KarriereSPIEGEL: In Start-ups läuft das alles etwas anders. Mit „I-Potentials“ haben Sie 2009 auch eins gegründet – was hätten Sie besser anders gemacht?

Buchheim: Es klingt banal, wird aber oft unterschätzt: Wir hätten uns anfangs mehr um unsere eigene Personalabteilung kümmern müssen.

KarriereSPIEGEL: Moment – ist genau das nicht Ihre Visitenkarte?

Buchheim: Schon, aber: Wir hatten vor lauter Arbeit niemanden, den wir dafür abstellen konnten. Mit Startkapital von 25.000 Euro geht das einfach nicht – man stößt an eine Grenze, wenn man keinen finanziellen Spielraum hat, um in Human Resources zu investieren. Ich habe es lange selbst gemacht, neben allen anderen Dingen.

KarriereSPIEGEL: „Human Resources“ klingt fast so schlimm wie Humankapital.

Buchheim: Stimmt schon, der Begriff signalisiert: Das Unternehmen ist mehr wert als der Mitarbeiter. Viele Start-ups nennen ihre HR-Manager daher Vice President, People- oder Feelgood-Manager. Der Mensch mit seinen Bedürfnissen steht mittlerweile im Mittelpunkt – aber der passende Begriff fehlt noch.

KarriereSPIEGEL: Mit traditioneller Firmenkultur wollen sie nichts zu tun haben – aber auf Status sind sie genauso scharf und erfinden Titel wie CHO, „Chief Happiness Officer“?

Buchheim: Dahinter steckt der Wunsch nach Respekt und Einfluss, es geht nicht darum, zu einer Elite zu gehören. Diese Generation will auf Augenhöhe behandelt werden.

KarriereSPIEGEL: Wirkt ein wenig arrogant.
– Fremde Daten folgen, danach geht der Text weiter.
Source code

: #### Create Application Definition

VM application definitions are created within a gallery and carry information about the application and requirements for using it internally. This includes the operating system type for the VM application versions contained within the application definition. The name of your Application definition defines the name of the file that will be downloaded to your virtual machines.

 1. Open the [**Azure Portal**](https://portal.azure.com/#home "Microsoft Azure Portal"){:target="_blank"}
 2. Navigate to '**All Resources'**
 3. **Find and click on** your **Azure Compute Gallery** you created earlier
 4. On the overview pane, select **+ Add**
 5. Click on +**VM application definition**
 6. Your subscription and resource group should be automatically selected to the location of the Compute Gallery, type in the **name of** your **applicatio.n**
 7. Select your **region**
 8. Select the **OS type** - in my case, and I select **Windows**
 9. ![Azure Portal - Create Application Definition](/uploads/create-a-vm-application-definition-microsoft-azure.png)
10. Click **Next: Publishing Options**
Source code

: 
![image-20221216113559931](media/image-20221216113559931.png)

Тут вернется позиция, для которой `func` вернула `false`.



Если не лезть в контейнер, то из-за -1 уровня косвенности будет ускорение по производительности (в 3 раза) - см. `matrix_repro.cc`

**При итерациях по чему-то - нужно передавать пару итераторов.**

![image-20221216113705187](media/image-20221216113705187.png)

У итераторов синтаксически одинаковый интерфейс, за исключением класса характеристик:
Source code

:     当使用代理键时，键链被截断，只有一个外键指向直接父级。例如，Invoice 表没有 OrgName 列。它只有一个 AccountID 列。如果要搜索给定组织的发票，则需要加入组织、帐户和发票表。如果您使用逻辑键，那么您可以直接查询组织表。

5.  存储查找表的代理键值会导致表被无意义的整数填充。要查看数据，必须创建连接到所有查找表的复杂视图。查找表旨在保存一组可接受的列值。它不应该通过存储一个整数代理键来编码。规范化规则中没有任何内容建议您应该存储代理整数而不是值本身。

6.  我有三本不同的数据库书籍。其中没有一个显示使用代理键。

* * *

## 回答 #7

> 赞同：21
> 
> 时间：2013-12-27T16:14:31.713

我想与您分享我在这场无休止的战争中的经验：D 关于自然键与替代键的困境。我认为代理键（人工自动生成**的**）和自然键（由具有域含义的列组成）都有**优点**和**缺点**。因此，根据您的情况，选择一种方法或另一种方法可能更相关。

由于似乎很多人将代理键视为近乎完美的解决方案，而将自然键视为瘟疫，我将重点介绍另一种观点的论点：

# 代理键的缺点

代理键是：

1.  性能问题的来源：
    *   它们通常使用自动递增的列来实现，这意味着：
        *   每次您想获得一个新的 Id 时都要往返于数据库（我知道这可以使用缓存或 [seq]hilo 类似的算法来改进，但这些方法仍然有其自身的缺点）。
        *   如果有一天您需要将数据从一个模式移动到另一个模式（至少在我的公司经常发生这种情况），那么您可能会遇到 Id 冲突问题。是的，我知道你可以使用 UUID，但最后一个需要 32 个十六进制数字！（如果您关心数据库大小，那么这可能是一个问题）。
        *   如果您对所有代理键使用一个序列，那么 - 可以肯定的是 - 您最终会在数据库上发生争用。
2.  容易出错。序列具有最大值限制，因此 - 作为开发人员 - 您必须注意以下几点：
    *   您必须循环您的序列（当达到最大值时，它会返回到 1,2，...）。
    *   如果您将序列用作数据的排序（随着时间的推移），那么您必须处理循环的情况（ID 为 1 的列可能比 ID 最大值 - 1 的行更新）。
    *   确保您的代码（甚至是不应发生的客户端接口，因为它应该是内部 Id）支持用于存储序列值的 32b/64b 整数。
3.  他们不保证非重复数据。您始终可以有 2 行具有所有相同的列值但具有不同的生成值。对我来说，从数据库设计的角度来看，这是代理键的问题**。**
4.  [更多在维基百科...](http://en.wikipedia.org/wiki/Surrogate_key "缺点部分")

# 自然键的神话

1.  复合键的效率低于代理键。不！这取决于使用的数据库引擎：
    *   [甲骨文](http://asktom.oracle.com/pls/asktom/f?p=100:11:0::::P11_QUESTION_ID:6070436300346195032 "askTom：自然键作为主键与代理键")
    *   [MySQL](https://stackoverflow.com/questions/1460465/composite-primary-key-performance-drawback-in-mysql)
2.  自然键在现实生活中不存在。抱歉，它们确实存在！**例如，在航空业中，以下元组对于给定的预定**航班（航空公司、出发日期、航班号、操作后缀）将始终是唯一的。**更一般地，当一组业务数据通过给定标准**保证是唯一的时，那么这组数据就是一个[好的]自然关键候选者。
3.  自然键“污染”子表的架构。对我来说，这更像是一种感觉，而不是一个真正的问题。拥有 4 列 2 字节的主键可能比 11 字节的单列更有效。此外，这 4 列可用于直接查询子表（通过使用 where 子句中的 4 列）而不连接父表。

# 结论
Buchheim: Nein, es geht um Gleichwertigkeit. Das heißt aber auch: Wer Respekt für sich einfordert, sollte auch respektvoll mit seinem Gegenüber umgehen. Es passiert, dass einige über die Stränge schlagen. Wenn sich ein Kandidat fürs erste Gespräch nicht vorbereitet hat, sind Unternehmen zu Recht fassungslos. Damit disqualifiziert man sich nach wie vor.

KarriereSPIEGEL: Das ist doch eine Binsenweisheit.

Buchheim: Mag sein, aber einigen Kandidaten fehlt einfach die Reife.

KarriereSPIEGEL: Unreif – ist das die Rache aus G8 plus Bachelor?

Buchheim: Das verstärkt das Problem, ja. In klassischen Firmen müssen Mitarbeiter im Schnitt fünf Jahre arbeiten, bis sie Senior Manager werden. In Start-ups bekommen 24-Jährige diesen Job nach sieben Monaten. Und auf einmal heißt es: Ab morgen hast Du sechs Mitarbeiter. Ein Jahr später sind es 50. Und keiner bereitet sie darauf vor.

KarriereSPIEGEL: Für diese Start-up-Manager bieten Sie nun auch Trainings an. Aber es gibt doch schon Hunderte.

Buchheim: Nein, deren Unternehmenskultur unterscheidet sich so stark von der traditioneller Firmen, dass die üblichen Managementprinzipien nicht greifen. In Start-ups Mitarbeiter zu bitten, einen Dreijahresplan aufzustellen, macht einfach keinen Sinn: Dort dreht sich alles so schnell, dass das keine plausible Zeiteinheit ist. Die Digitalkultur ist eben immer noch so jung, dass man in vielen Bereichen permanent unbeschriebenes Papier vor sich hat.